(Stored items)
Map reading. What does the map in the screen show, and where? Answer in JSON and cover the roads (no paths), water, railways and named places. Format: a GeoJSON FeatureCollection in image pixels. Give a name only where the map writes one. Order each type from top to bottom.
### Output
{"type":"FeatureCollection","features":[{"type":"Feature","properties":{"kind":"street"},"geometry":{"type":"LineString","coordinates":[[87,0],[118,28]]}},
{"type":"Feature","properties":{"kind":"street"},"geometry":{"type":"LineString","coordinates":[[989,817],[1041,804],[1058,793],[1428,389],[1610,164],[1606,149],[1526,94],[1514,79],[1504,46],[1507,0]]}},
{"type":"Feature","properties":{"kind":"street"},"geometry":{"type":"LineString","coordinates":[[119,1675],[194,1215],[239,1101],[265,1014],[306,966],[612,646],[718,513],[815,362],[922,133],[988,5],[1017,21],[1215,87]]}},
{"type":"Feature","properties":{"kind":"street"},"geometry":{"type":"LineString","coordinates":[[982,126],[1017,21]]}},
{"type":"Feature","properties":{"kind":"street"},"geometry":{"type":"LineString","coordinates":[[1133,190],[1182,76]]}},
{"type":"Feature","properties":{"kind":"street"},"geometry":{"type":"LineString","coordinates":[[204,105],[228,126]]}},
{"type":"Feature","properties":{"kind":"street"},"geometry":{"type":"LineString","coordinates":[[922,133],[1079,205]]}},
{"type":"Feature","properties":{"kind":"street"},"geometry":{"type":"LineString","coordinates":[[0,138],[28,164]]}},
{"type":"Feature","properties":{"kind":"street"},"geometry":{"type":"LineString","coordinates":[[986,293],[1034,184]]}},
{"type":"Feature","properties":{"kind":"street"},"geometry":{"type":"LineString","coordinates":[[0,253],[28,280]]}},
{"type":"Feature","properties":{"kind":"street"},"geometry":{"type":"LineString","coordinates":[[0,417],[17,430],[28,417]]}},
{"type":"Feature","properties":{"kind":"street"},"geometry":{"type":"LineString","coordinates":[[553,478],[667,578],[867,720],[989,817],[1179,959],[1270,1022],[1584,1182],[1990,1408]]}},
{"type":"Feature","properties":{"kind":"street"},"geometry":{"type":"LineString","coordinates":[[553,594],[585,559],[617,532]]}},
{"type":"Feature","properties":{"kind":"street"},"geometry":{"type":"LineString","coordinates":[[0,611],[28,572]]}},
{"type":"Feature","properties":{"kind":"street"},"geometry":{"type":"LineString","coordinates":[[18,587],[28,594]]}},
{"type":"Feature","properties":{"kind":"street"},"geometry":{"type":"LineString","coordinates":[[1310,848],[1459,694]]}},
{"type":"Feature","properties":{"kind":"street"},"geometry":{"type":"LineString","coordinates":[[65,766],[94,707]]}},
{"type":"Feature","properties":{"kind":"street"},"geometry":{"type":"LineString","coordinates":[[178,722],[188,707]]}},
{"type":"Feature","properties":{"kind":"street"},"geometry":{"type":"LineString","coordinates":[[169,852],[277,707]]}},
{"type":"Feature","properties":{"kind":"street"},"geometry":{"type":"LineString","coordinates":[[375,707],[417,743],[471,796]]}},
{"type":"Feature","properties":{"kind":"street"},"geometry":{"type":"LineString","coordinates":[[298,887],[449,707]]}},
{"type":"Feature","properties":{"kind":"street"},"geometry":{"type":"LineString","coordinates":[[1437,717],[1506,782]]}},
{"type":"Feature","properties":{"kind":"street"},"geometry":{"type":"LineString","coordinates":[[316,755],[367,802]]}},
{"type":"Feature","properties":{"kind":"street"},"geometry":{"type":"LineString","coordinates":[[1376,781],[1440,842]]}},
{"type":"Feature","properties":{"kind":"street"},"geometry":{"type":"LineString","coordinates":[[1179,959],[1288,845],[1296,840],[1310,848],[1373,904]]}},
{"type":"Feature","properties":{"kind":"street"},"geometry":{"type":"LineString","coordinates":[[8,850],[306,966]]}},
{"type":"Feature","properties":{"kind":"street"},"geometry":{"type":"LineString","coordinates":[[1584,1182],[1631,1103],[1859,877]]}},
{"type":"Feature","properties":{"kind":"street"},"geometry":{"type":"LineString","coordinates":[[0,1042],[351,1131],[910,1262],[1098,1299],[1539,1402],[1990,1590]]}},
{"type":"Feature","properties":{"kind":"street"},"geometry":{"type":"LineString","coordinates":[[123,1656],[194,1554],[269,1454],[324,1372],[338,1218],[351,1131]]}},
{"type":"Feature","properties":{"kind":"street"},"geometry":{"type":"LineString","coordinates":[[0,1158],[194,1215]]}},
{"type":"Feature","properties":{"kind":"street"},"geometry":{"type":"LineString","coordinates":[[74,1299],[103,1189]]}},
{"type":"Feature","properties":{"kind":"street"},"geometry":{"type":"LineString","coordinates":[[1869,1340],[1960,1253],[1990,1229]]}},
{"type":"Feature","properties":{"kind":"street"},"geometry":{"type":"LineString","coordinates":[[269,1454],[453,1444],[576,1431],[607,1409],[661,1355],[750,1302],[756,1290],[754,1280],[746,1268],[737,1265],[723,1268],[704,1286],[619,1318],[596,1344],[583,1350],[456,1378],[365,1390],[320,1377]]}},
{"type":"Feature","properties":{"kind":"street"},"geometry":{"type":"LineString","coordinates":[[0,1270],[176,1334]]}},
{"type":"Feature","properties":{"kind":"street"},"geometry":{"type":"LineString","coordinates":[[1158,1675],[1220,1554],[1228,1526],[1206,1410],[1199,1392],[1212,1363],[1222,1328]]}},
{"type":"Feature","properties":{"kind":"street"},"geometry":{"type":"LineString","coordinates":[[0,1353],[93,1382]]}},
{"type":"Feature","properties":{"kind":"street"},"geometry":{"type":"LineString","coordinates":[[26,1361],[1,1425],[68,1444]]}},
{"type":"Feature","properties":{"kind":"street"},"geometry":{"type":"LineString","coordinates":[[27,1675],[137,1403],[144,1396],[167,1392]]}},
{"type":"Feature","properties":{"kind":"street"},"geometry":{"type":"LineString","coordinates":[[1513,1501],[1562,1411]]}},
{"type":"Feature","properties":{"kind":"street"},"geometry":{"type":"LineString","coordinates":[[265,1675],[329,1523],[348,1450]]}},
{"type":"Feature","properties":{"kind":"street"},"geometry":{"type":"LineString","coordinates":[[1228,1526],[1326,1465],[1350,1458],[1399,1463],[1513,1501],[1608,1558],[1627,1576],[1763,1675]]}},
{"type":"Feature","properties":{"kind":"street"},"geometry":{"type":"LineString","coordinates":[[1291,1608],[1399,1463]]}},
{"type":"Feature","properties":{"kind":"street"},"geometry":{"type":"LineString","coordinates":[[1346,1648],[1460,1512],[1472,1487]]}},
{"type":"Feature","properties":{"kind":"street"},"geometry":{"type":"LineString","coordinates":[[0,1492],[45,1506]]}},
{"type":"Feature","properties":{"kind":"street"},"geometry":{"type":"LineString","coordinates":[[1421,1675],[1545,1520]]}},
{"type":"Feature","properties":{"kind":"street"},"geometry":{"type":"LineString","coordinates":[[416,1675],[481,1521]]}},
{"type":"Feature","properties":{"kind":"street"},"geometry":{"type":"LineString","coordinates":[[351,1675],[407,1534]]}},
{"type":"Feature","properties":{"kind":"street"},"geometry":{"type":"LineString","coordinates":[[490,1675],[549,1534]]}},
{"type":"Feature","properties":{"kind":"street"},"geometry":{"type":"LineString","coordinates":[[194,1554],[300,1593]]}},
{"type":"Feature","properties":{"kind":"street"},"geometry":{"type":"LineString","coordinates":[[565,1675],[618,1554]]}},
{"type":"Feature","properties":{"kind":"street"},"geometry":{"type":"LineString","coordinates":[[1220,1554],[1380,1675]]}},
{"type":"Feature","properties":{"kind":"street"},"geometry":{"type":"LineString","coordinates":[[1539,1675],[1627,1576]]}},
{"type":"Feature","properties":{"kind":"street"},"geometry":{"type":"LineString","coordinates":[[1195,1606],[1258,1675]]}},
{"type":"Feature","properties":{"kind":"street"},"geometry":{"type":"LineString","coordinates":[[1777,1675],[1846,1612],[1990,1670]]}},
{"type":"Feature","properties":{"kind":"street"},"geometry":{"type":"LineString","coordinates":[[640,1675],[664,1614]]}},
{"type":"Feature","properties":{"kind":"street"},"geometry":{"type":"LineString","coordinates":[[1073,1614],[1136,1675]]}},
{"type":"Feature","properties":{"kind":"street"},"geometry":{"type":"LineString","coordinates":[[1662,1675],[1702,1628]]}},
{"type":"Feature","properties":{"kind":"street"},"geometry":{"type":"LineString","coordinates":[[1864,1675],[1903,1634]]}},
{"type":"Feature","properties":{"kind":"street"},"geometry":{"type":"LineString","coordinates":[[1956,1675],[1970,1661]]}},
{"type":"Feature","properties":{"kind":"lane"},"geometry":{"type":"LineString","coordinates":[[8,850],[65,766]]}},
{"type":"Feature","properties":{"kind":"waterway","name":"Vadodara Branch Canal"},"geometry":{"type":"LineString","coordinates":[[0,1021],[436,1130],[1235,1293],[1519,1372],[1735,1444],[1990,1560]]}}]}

WHAT IS EXPECTED: Each line of the data that includes "FeatureCollection" should be copied.

RESPONSE BOX:
Map reading. What does the map in the screen show, and where? Answer in JSON and cover the roads (no paths), water, railways and named places. Format: a GeoJSON FeatureCollection in image pixels. Give a name only where the map writes one. Order each type from top to bottom.
{"type":"FeatureCollection","features":[{"type":"Feature","properties":{"kind":"street"},"geometry":{"type":"LineString","coordinates":[[87,0],[118,28]]}},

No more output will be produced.